Task description:
Look through the records below for the line with "[367,714,430,724] ServicesCA ->" and the line with "(401, 138) none -> (432, 191) //", then return those lines and all lines between, exactly.

--- START ---

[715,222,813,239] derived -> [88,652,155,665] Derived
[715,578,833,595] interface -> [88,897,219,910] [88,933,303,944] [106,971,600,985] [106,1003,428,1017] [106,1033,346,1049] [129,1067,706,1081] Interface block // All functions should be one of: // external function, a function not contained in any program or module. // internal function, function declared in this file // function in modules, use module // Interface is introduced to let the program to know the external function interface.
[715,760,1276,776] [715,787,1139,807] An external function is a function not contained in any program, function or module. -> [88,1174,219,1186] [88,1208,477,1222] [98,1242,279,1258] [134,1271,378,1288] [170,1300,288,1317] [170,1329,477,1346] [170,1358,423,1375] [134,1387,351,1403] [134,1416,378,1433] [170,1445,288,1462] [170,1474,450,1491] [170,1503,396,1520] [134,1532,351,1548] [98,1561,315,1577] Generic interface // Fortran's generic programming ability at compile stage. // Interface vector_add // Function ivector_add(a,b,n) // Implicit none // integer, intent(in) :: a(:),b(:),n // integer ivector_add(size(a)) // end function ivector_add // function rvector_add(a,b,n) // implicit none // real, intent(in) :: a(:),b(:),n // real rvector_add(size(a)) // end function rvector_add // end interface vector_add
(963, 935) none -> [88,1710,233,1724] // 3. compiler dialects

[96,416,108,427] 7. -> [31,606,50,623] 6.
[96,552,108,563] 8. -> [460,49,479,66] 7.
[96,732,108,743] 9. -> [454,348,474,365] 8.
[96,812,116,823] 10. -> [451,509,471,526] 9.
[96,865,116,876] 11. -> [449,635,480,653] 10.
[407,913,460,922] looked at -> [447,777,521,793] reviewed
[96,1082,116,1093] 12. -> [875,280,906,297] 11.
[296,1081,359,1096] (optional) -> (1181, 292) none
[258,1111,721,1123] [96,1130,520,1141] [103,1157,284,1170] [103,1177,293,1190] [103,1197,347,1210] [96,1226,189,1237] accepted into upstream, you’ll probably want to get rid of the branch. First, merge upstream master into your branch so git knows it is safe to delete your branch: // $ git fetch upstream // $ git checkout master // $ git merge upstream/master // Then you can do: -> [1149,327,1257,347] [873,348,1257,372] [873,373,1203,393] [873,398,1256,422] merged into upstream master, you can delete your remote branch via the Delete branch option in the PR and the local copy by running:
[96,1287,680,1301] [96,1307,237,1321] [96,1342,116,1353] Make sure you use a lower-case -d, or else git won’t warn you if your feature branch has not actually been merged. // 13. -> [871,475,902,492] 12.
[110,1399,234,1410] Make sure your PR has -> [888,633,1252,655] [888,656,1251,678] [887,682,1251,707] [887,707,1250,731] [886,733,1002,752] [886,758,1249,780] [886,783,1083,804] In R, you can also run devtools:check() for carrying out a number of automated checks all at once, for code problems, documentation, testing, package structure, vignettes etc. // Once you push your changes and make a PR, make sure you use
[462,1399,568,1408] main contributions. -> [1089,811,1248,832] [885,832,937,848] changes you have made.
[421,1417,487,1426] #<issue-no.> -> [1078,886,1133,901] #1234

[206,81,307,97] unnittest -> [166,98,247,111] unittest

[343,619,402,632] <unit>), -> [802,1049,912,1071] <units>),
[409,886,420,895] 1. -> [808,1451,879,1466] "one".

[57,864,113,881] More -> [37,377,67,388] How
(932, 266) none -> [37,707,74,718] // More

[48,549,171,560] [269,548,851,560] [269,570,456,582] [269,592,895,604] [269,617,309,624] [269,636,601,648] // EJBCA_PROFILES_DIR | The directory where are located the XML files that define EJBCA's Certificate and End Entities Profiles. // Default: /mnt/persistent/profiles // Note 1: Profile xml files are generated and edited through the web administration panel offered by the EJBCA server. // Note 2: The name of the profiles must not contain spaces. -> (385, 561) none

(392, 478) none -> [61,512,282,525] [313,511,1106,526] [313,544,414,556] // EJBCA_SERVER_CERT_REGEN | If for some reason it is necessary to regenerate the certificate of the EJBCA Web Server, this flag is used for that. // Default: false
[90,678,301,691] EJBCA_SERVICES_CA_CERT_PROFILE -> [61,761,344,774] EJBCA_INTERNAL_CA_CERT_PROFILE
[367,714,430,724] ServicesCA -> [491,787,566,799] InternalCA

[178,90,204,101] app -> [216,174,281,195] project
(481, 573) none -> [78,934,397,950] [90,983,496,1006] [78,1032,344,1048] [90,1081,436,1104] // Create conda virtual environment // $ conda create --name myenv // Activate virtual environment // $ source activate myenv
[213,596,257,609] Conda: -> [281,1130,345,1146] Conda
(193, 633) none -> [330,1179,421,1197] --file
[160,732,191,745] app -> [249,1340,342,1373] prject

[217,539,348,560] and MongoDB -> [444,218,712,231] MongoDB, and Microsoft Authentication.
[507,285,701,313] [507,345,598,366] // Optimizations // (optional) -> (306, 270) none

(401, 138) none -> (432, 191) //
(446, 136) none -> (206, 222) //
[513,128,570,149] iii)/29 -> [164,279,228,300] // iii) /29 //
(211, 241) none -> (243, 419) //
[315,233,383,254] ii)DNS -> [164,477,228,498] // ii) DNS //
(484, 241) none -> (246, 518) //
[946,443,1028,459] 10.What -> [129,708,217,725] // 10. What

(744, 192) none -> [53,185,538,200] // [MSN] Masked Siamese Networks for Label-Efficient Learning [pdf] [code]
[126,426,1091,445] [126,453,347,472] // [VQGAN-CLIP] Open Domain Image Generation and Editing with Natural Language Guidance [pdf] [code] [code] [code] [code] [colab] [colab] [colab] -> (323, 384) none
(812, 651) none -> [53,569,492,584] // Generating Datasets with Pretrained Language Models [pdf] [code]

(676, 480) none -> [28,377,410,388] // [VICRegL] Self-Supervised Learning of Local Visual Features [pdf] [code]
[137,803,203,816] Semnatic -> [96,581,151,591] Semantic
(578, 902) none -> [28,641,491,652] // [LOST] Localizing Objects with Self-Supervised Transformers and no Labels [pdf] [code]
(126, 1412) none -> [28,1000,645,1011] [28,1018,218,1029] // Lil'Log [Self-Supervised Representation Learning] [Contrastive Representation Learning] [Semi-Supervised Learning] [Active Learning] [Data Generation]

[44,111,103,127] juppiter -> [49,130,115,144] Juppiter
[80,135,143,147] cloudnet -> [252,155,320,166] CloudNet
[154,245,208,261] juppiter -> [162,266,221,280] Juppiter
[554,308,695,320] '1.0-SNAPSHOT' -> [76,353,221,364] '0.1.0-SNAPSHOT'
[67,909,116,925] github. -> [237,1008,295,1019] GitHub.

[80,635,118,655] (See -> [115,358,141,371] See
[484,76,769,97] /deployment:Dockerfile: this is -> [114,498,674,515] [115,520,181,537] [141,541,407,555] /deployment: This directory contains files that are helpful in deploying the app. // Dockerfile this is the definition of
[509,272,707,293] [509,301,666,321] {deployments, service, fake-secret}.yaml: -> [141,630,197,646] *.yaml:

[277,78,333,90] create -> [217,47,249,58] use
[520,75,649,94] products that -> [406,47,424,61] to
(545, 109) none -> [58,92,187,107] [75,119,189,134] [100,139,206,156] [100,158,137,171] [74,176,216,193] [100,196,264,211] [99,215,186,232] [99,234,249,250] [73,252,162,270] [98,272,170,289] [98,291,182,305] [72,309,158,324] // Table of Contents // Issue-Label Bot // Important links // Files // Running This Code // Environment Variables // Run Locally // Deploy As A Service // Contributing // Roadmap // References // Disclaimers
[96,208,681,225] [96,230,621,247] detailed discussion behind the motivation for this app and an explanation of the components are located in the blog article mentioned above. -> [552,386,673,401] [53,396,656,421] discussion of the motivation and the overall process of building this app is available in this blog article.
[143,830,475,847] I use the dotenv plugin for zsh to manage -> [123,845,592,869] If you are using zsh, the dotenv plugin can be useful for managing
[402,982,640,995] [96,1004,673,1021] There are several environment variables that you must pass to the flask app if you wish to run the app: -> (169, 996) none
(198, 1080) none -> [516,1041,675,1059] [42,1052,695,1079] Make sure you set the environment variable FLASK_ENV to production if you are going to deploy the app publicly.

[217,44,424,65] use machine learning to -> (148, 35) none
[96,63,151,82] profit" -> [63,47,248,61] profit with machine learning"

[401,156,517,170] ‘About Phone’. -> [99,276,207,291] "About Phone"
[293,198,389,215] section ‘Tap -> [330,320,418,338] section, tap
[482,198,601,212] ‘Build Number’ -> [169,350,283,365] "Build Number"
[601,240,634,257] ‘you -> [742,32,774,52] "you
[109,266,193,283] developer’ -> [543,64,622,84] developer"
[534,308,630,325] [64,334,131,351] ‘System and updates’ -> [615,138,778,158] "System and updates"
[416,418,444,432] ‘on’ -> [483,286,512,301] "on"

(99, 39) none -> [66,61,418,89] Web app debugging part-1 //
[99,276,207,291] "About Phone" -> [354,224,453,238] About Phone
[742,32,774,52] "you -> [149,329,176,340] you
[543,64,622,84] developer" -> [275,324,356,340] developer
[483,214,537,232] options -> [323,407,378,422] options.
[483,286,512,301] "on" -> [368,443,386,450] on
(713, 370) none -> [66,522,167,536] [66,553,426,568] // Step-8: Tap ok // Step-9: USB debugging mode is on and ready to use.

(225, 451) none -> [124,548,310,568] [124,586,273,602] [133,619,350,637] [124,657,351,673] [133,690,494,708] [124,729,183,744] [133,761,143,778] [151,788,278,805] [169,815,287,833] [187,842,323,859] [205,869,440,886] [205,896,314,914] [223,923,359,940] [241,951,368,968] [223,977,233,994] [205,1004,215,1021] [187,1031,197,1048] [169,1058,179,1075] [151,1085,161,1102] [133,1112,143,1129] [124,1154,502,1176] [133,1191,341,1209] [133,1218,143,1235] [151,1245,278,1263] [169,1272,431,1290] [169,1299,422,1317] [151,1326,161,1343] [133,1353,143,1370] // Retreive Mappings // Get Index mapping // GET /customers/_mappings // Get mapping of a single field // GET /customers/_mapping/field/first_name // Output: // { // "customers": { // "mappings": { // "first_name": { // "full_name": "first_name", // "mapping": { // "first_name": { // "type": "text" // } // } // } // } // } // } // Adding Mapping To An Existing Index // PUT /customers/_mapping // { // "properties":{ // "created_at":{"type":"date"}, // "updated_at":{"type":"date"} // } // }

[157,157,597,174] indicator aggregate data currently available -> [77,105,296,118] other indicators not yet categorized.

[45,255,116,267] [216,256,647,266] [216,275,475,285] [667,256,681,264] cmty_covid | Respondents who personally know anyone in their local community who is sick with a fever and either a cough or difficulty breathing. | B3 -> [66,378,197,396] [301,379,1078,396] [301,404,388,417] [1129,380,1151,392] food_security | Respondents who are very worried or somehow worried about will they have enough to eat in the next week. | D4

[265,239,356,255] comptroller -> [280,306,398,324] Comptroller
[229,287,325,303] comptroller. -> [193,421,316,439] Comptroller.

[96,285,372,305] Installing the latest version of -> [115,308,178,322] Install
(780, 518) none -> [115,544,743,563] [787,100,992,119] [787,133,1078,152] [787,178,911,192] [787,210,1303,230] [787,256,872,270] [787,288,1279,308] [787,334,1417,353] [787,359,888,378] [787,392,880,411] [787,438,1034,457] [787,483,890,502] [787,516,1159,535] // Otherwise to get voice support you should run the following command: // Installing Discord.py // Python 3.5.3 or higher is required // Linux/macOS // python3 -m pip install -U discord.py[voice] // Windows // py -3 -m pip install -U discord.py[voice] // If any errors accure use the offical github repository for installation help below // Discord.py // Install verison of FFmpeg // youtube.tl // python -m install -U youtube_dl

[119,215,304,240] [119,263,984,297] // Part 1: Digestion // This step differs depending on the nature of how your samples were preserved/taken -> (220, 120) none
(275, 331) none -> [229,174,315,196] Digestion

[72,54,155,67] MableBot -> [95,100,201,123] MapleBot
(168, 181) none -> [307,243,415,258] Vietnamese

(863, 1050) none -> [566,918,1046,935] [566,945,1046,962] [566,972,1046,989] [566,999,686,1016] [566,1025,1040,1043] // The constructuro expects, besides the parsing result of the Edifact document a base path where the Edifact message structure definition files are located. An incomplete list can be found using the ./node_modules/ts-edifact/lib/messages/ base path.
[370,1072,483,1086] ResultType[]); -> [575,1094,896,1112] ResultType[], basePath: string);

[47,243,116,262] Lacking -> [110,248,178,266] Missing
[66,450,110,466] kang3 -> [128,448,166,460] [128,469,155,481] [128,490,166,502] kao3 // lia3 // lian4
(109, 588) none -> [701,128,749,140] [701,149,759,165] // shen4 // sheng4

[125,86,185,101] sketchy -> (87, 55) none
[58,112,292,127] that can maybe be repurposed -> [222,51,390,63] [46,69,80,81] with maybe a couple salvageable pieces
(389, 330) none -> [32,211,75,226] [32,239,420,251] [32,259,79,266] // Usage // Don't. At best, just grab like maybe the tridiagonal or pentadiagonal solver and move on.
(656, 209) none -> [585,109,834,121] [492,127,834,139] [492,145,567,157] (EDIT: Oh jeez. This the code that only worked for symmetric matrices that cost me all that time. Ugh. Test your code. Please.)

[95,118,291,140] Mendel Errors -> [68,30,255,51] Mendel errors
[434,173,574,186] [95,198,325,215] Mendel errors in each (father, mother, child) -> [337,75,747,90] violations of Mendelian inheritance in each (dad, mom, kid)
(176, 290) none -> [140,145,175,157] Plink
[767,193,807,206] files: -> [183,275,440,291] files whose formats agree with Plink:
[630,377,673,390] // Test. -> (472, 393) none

--- END ---

Exercise solution:
[367,714,430,724] ServicesCA -> [491,787,566,799] InternalCA

[178,90,204,101] app -> [216,174,281,195] project
(481, 573) none -> [78,934,397,950] [90,983,496,1006] [78,1032,344,1048] [90,1081,436,1104] // Create conda virtual environment // $ conda create --name myenv // Activate virtual environment // $ source activate myenv
[213,596,257,609] Conda: -> [281,1130,345,1146] Conda
(193, 633) none -> [330,1179,421,1197] --file
[160,732,191,745] app -> [249,1340,342,1373] prject

[217,539,348,560] and MongoDB -> [444,218,712,231] MongoDB, and Microsoft Authentication.
[507,285,701,313] [507,345,598,366] // Optimizations // (optional) -> (306, 270) none

(401, 138) none -> (432, 191) //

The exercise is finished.